EA = 0100H+0050H+0020H = 0170H
PA = 20000H+0170H = 20170H. Word: bytes 20170H (low) and 20171H (high).

Problem 3 – Flag Settings

After MOV AL,7FH then ADD AL,01H, find CF, ZF, SF, OF, AF, PF.

Result: 7FH+01H = 80H (1000 0000).

  • CF=0 — no carry out of bit 7
  • ZF=0 — result non-zero
  • SF=1 — MSB of result is 1
  • OF=1 — signed overflow (positive + positive → negative)
  • AF=1 — carry from bit 3 to bit 4
  • PF=0 — odd number of 1-bits (just bit 7)
⭐ OF vs CF

CF signals unsigned overflow; OF signals signed overflow. They are set independently by the same arithmetic.

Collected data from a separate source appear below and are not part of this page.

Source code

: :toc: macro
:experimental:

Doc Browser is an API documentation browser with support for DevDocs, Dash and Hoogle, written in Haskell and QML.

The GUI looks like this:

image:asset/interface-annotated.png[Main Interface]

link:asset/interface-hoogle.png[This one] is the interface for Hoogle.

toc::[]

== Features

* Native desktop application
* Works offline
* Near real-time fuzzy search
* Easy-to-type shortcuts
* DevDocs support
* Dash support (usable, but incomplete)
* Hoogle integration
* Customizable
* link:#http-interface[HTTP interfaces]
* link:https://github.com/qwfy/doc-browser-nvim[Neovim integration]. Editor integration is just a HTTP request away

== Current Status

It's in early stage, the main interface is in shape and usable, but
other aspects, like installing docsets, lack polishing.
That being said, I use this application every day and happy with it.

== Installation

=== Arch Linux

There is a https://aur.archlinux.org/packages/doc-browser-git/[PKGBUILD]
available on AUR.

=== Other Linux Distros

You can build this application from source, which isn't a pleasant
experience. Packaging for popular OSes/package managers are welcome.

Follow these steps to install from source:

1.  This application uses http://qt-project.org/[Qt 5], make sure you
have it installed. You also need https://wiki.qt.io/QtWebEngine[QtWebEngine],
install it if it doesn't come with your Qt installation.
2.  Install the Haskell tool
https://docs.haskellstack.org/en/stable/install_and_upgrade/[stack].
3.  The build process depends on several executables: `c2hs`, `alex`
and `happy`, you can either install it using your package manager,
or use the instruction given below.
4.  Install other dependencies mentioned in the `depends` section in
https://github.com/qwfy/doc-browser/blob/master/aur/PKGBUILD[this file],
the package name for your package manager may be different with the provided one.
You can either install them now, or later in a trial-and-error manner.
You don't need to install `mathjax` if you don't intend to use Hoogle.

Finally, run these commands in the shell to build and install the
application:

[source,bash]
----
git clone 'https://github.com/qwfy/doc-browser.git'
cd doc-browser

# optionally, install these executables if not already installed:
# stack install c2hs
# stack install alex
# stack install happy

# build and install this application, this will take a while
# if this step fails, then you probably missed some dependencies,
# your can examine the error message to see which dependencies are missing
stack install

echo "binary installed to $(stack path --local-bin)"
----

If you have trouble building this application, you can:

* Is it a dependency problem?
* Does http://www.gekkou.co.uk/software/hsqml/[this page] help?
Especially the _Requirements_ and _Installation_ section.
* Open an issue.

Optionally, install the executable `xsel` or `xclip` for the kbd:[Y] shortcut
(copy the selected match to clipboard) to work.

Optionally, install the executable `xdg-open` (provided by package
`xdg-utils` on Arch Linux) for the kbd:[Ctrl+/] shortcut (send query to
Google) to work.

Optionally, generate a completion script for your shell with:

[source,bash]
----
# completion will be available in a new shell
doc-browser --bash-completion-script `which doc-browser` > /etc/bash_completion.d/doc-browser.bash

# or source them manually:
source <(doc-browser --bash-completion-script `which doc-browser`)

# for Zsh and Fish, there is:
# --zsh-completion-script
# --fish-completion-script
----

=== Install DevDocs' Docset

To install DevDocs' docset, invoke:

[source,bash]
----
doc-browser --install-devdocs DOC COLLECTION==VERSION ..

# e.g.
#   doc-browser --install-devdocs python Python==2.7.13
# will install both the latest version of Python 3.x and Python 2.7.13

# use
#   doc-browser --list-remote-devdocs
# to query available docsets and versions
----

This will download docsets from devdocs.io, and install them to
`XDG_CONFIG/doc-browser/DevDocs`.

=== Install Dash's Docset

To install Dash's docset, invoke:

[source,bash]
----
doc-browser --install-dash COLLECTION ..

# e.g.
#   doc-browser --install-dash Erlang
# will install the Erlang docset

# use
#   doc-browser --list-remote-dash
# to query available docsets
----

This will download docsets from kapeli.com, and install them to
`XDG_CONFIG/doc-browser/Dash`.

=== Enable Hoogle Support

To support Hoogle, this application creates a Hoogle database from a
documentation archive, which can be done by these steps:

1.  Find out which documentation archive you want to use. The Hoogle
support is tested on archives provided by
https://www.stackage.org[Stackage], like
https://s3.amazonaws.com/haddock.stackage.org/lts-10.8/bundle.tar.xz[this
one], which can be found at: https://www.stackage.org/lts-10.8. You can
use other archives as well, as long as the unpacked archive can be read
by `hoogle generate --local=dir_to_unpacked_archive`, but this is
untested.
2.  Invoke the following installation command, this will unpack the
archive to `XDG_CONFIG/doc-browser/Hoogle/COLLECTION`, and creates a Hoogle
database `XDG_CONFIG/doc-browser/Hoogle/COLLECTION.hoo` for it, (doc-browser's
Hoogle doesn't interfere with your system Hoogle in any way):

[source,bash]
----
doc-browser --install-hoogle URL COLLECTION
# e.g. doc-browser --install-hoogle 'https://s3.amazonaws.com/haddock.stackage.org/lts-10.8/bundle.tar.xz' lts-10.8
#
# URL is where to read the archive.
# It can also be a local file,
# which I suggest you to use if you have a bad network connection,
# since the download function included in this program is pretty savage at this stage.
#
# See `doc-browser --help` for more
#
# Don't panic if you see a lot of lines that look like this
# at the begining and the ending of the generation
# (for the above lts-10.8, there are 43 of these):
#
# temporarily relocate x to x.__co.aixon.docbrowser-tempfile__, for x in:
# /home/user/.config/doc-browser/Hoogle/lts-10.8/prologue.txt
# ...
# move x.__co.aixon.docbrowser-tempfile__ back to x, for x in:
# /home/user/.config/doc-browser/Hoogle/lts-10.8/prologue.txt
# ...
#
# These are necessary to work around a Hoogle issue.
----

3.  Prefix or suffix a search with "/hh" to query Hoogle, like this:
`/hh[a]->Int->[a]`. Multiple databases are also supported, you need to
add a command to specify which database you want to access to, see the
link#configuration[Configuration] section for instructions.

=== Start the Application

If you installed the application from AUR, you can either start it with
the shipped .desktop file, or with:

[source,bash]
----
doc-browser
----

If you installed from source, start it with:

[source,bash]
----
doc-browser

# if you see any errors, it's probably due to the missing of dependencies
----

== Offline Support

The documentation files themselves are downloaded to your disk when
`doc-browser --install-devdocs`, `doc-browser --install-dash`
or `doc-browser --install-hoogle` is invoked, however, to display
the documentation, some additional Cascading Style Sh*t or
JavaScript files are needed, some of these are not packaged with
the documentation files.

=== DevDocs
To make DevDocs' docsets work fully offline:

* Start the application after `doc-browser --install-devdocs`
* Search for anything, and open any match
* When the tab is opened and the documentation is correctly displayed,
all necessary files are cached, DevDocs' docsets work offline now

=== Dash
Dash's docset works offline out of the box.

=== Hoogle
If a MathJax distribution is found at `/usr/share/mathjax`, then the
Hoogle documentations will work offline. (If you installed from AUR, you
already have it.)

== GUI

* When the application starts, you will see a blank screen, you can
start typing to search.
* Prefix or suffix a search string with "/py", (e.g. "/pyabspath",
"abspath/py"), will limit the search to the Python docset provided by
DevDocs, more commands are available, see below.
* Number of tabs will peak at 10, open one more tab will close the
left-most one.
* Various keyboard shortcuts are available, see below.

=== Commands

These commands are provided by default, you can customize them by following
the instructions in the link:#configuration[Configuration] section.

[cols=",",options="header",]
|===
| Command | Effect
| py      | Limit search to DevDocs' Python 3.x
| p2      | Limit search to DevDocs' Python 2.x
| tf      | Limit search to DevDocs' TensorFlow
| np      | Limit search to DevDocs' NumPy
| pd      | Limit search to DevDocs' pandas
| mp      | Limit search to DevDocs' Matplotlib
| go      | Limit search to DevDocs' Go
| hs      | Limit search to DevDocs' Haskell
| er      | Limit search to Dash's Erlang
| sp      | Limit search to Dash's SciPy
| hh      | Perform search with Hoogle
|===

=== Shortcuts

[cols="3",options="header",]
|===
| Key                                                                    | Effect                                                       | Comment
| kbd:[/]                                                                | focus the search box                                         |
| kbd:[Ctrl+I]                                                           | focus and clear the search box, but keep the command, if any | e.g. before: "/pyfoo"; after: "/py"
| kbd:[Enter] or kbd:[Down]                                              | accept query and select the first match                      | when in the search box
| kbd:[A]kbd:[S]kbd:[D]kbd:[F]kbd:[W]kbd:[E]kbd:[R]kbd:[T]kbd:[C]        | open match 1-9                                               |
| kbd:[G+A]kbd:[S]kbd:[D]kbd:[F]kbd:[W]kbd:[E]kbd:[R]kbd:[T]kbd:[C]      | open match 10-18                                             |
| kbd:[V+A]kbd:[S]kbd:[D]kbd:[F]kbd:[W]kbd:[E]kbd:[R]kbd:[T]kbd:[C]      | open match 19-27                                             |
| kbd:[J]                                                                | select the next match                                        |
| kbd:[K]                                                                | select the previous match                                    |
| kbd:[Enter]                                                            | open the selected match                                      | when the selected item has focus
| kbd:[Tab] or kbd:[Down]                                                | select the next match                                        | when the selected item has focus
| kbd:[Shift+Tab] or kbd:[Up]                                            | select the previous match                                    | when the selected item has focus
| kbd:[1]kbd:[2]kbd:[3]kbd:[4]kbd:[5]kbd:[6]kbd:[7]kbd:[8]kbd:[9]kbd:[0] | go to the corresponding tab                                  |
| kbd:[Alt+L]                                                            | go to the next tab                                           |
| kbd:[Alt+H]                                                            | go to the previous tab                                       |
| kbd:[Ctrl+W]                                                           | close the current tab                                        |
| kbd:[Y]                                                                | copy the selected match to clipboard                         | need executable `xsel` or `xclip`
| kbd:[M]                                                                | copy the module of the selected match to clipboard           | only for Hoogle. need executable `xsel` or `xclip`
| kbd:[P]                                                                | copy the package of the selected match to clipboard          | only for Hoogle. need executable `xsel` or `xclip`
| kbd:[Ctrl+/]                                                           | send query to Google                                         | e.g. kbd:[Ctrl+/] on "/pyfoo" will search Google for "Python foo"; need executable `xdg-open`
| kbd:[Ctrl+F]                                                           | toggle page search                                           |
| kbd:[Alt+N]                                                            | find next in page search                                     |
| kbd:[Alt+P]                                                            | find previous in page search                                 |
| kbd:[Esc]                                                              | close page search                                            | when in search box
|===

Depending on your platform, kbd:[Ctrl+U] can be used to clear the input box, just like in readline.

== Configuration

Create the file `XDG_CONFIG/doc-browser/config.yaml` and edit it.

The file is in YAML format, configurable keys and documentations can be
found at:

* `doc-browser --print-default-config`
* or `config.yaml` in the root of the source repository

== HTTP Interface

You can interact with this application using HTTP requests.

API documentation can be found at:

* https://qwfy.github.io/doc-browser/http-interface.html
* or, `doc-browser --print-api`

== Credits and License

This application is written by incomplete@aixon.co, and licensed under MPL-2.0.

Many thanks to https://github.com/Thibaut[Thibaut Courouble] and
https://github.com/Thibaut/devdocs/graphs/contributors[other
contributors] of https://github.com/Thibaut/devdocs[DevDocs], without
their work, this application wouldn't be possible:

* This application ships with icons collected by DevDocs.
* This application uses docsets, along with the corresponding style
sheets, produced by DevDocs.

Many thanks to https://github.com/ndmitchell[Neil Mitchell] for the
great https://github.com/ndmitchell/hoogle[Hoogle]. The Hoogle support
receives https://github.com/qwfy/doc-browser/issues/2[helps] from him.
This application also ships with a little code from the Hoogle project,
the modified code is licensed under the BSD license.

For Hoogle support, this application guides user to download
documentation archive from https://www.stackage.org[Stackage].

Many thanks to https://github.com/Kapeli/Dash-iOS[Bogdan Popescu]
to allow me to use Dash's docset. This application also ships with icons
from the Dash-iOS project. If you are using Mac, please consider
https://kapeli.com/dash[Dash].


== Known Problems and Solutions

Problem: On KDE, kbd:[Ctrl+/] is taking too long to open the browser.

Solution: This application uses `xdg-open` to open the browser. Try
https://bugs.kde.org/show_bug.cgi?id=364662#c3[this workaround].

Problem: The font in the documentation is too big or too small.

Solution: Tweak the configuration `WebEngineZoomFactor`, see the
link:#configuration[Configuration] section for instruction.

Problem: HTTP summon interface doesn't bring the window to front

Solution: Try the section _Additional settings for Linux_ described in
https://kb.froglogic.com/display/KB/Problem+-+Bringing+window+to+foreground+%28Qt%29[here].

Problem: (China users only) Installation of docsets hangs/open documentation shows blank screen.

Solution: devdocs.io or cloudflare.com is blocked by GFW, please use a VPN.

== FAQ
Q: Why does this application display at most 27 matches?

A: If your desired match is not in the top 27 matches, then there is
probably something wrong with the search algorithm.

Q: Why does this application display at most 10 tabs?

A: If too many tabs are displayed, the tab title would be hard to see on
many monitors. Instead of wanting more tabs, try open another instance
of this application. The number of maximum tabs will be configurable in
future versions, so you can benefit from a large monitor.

Problem 4 – Memory Banking

The 8086 reads a word from physical address 2050H. Which bank(s) are accessed?

2050H is even ⇒ aligned word access. BH̅E̅=0, A0=0 ⇒ both banks selected in one bus cycle. Even bank supplies D0–D7; odd bank D8–D15.
If address were 2051H (odd): two bus cycles required (misalignment penalty).

Problem 5 – Stack Trace

SS=3000H, SP=0100H, AX=1234H, BX=ABCDH. After PUSH AX; PUSH BX; POP AX — state?

StepSPAXBX300FEH/FF300FCH/FD
Start01001234ABCD
PUSH AX00FE1234ABCD34/12
PUSH BX00FC1234ABCD34/12CD/AB
POP AX00FEABCDABCD34/12CD/AB
Problem 6 – T-States and Execution Time

An 8086 runs at 5 MHz. An instruction takes 17 T-states. Execution time?

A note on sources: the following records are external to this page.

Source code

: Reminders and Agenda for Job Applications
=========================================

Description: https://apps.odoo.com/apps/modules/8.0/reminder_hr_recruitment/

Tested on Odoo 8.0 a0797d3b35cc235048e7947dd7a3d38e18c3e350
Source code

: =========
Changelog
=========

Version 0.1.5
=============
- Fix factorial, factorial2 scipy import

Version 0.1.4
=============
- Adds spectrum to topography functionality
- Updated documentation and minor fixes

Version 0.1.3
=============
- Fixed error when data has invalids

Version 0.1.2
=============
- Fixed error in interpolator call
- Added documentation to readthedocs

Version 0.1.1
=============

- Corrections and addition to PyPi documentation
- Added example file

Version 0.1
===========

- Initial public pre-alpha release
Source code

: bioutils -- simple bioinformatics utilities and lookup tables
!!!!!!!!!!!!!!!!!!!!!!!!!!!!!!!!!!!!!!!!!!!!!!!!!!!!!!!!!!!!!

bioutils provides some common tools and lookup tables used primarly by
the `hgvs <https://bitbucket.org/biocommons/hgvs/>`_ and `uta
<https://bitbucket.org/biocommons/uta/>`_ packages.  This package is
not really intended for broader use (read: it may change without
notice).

\[T_{CLK}=\frac{1}{5\,\text{MHz}}=200\,\text{ns}\] \[T_{exec}=17\times 200\,\text{ns}=3.4\,\mu\text{s}\]
Loop Timing

A loop body of 50 T-states executed 1000 times takes 50×1000×200 ns = 10 ms.

Summary

Five Ideas That Will Stay With You

⭐ Big Picture
  1. A microprocessor is just a very fast sequencer that fetches, decodes, and executes instructions on data living in memory.
  2. Segmentation, paging, privilege levels — successive layers of abstraction over the same physical memory.
  3. Interrupts and DMA are the two great mechanisms by which I/O escapes the CPU’s serial bottleneck.
  4. Almost every peripheral chip — 8255, 8254, 8259, 8251, 8237 — shares the same recipe: control register + data registers + status bits.
  5. The boundary between hardware and software is a useful fiction. Reading a datasheet is half the engineering.

Recommended Textbooks

  • Douglas V. Hall, Microprocessors and Interfacing — Programming and Hardware, 2nd ed., TMH. The classic 8086 reference.
  • A.K. Ray & K.M. Bhurchandi, Advanced Microprocessors and Peripherals, 3rd ed., McGraw Hill.
  • Barry B. Brey, The Intel Microprocessors: 8086 to Pentium 4, 8th ed., Pearson.
  • Y. Liu & G.A. Gibson, Microcomputer Systems: The 8086/8088 Family, 2nd ed., Prentice Hall.
  • M.A. Mazidi et al., The 8051 Microcontroller and Embedded Systems, 2nd ed., Pearson.
  • Ramesh S. Gaonkar, Microprocessor Architecture, Programming, and Applications with the 8085, 6th ed., Penram.

Where Next?

Embedded systems: ARM Cortex-M (STM32, NXP), AVR (Arduino), RISC-V (SiFive, ESP32-C).

Operating systems: processes, threads, scheduling, virtual memory and TLB.

Computer architecture: pipelining, hazards, branch prediction, cache coherence, out-of-order execution.

Hardware design: Verilog/VHDL, FPGAs, soft-core CPUs.

⭐ One Project per Topic

The fastest way to internalise this material is to build something: a stepper-motor driver, a UART terminal, a tiny RTOS scheduler. Theory sticks when soldered to practice.